Art for art’s sake, that old bromide left over from the 19th -century when artists rebelled against social realism, is losing ground. Now comes another rebellion: art as a sign of its time.

Global warming

When art and global warming come together in news reports, it’s usually about activists attacking famous artwork. Throwing, say, tomato soup at Van Gogh’s “Sunflowers” was an easy headline grabber.

But to raise awareness of climate change, British landscape painter James Hart Dykes put art to work. He found a way to demonstrate the trouble that planet earth faces in real time.

By retraced the steps of French artist Gabriel Loppe, who climbed the peaks of the Alps to paint them in 1863, Dykes painted the same peaks now as they disappear.
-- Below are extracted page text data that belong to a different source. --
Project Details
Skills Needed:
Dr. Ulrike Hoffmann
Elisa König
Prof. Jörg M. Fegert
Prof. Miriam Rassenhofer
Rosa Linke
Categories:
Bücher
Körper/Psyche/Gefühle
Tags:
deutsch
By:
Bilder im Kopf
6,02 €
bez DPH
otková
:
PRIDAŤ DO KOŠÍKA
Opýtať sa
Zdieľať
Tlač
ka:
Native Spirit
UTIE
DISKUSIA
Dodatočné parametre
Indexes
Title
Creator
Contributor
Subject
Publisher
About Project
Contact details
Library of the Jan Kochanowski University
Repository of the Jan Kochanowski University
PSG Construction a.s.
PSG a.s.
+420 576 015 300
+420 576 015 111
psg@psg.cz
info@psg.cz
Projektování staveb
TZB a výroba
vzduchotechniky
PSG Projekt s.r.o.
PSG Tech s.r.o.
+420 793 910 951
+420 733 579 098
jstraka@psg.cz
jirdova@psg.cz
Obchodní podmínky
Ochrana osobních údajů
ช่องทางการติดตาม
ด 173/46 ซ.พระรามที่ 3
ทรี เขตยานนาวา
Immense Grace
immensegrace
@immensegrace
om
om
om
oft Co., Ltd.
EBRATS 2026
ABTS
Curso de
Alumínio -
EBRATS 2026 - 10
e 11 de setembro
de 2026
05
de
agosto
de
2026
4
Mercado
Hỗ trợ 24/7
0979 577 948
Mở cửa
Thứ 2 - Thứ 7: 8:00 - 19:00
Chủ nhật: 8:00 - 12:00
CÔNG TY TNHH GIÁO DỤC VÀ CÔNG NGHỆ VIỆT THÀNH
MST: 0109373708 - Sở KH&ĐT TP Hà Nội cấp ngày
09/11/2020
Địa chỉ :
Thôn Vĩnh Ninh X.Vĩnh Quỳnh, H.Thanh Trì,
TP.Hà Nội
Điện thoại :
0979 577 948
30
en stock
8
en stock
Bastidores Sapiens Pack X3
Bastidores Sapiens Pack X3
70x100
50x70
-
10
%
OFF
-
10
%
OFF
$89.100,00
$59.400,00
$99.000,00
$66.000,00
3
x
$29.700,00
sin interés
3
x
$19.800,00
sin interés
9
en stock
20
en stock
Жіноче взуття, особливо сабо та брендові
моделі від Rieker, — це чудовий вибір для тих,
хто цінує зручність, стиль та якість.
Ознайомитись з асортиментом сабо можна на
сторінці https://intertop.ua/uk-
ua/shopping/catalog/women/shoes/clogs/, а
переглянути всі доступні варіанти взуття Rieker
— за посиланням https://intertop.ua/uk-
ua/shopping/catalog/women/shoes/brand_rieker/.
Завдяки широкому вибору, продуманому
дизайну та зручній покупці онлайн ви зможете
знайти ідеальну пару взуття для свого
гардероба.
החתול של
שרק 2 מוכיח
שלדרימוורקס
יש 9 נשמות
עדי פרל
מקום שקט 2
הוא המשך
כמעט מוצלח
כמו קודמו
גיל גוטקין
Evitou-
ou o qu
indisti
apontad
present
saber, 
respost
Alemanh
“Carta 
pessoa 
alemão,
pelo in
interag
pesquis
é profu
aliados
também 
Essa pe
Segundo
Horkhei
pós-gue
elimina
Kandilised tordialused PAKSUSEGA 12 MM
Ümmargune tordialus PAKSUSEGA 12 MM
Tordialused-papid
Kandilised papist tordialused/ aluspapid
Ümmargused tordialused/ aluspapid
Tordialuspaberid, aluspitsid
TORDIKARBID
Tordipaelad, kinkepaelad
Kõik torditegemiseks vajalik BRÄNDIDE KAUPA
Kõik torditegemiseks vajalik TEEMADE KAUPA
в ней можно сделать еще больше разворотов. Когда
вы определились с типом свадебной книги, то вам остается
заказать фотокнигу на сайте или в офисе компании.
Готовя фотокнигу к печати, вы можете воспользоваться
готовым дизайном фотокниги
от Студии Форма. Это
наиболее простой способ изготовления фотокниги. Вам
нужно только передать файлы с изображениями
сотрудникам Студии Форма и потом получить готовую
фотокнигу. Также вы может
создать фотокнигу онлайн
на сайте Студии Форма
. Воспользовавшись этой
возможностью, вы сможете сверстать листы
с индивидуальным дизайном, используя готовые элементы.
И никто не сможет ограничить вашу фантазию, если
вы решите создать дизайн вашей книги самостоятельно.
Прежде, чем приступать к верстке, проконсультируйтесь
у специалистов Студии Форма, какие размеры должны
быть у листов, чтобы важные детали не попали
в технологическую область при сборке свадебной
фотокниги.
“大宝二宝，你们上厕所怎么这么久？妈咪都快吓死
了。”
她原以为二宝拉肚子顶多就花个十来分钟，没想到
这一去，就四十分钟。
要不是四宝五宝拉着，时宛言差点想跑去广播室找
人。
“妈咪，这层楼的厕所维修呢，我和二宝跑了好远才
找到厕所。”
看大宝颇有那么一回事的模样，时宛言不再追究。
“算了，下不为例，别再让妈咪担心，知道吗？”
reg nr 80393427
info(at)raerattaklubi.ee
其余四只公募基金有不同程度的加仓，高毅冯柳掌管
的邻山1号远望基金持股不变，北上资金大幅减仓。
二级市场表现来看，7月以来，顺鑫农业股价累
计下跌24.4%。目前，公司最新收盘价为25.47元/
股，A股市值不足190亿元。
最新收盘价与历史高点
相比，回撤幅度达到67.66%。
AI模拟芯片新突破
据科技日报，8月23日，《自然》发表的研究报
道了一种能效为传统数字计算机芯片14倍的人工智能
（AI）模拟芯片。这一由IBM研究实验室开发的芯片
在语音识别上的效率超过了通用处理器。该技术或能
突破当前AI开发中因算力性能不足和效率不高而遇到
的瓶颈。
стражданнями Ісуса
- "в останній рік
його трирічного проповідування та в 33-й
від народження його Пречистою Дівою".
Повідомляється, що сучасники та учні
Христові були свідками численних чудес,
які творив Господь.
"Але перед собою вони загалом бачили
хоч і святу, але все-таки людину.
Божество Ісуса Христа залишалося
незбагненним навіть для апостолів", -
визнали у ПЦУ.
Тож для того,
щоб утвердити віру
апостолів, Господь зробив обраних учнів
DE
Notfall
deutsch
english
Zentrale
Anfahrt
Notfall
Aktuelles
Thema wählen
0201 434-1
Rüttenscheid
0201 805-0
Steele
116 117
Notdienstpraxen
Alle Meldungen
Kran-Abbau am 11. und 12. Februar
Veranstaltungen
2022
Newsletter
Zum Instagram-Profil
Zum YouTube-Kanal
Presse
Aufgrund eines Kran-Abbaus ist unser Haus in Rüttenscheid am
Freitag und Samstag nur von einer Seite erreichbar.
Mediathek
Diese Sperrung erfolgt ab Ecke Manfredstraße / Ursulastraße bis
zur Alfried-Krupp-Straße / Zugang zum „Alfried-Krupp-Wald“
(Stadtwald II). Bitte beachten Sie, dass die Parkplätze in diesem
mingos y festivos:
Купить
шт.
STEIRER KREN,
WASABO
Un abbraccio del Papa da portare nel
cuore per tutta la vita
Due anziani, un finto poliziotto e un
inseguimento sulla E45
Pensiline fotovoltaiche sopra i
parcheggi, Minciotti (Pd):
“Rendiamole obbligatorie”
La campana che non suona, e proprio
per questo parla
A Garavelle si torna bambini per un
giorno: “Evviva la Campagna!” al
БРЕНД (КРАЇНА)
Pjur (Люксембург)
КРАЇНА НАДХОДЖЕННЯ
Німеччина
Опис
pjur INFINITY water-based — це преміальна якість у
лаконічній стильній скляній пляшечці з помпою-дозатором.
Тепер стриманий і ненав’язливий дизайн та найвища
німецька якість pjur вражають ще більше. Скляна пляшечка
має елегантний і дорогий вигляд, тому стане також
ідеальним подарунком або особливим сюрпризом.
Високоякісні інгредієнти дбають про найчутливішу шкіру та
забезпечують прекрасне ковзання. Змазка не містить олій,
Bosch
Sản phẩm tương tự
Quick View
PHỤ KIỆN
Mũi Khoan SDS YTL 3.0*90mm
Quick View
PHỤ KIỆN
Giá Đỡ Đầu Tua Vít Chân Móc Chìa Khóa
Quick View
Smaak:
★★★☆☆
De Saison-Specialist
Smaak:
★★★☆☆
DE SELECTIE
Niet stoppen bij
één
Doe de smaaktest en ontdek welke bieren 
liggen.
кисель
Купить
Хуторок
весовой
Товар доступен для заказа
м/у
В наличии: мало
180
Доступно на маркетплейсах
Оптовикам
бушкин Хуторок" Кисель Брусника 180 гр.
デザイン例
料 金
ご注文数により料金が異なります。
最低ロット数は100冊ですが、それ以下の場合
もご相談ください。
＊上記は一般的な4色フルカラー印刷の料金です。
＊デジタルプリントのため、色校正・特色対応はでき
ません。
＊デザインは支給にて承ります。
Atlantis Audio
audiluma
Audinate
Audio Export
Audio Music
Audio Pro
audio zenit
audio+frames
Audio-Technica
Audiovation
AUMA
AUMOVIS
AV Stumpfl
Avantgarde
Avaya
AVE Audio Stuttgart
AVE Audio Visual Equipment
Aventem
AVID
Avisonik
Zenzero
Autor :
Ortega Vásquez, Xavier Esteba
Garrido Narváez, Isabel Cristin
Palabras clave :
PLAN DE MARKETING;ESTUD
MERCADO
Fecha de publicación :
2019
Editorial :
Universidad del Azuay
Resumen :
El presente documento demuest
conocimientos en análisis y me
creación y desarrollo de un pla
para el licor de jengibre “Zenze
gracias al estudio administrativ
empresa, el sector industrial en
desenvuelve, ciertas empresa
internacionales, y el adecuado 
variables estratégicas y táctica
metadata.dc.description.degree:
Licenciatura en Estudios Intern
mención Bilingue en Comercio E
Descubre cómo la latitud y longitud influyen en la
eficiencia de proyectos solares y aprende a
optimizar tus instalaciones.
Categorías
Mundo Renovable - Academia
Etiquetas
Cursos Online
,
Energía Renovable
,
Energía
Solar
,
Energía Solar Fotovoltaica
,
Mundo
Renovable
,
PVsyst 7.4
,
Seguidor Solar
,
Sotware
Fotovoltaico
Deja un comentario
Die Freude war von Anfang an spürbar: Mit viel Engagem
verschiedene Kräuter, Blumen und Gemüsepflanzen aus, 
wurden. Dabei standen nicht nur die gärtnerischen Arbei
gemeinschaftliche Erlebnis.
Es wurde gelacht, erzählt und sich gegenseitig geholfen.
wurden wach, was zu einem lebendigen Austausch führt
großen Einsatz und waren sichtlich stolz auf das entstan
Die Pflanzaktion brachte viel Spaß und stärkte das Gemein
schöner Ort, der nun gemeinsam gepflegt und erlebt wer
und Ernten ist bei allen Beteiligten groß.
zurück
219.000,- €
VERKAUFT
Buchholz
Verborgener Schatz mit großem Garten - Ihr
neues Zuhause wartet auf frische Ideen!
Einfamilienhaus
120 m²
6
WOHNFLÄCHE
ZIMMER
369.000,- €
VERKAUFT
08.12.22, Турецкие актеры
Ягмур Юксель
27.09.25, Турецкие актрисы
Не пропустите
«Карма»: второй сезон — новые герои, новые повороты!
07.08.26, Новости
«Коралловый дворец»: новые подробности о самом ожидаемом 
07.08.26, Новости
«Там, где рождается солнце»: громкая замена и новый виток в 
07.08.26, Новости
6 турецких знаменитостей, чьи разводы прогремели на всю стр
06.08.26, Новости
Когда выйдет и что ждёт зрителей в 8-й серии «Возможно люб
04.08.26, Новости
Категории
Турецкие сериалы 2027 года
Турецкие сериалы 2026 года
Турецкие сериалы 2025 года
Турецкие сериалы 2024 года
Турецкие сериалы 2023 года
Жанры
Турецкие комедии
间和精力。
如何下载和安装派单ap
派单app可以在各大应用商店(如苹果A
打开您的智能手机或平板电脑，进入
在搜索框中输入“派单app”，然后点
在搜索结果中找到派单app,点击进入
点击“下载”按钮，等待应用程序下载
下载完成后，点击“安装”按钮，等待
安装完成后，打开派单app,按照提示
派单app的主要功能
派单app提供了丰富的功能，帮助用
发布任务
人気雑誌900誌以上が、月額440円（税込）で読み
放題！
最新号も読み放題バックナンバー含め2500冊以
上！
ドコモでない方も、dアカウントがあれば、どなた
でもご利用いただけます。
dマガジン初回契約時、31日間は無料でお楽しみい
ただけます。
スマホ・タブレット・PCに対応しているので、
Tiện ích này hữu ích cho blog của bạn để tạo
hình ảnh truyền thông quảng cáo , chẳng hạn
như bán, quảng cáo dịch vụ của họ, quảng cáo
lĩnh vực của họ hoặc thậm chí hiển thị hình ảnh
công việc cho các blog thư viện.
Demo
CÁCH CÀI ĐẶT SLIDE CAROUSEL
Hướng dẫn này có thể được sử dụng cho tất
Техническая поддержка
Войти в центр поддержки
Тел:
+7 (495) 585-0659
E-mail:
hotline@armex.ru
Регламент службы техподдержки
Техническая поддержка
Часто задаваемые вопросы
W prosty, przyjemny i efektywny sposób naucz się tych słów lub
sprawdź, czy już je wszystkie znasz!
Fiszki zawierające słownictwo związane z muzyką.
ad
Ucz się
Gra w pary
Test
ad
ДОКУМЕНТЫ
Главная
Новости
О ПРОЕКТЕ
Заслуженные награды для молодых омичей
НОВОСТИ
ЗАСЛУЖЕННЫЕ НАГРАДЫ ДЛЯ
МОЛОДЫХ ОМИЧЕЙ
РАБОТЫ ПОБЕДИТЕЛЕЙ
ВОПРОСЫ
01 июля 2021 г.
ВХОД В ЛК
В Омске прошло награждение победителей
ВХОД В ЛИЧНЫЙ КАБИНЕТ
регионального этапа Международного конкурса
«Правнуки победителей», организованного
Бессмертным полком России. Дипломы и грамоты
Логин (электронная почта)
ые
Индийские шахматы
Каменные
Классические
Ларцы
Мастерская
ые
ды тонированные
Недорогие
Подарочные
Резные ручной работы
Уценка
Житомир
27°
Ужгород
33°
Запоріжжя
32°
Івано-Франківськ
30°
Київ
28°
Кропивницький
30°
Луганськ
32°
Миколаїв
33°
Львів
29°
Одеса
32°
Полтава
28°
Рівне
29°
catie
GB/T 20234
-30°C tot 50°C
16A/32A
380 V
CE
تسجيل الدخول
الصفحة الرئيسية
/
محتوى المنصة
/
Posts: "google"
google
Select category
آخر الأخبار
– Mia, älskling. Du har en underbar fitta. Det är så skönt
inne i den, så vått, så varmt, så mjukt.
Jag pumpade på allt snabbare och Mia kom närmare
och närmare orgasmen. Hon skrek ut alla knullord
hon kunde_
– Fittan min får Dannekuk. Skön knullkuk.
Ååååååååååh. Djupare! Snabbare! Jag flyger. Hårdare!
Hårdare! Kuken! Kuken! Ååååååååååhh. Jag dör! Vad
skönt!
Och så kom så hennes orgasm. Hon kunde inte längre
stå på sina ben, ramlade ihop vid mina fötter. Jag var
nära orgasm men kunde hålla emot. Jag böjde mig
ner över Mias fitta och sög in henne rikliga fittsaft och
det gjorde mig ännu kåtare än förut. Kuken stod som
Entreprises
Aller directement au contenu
As he told The Guardian: “I wanted to capture them again, partly to show the damage that’s already been done, and partly to share one more glimpse of Europe’s best-known mountain range before it disappears forever.”

'Forever' is almost here

What Dykes found when he reached the peaks 150 years after Loppe so upset him that he compared the view to the horrific “dark paintings” of Francisco Goya.

Remember those grim images of Goya’s disgust with humanity? One of these in particular could readily stand in for our ongoing abuse of the planet.

I’m thinking of Goya’s “Saturn Devouring His Son.” Even though the imagery follows the ancient Greek myth of Titan Cronus cannibalizing one of his children, it can also speak of our murderous ways with our planet.

Goya’s graphic description of a human figure eating a fellow human, complete with the head and part of an arm already swallowed, parallels our callousness toward Mother Earth.

Dykes said that when he climbed Mon Blanc, taking the same route used to reach the summit, he saw glaciers melting so rapidly that the surface was a mess to walk on: “The bottom of the glaciers have completely deteriorated: where Loppé saw pristine blue-white snow, I was looking at dirt and black ice.” And as he climbed, the rocks beneath him came loose.

There are many who protest climate change, including those who threw soup at “Sunflowers.” But Dykes thinks painting landscapes is the way to go.

And that goes double for picturing mountain scenery. According to Dykes, being on top of a mountain, “is the best place I can think of to celebrate life and to be aware of nature, and of the wonders of the planet.”

All of which explains why Dykes is big on wanting to see more landscape painting. “If we connect with it,” he said, “we’ll be more committed to the changes we have to make.”

And hey, if that doesn’t work, if this show doesn’t move the climate deniers, they ought to take a long look at Goya’s “Saturn Devouring His Son.”

Before and after

James Hart Dykes’ Alps paintings along with Gabriel Loppe’s pictures of the same scene debuts in the end of September at London’s Cromwell Place.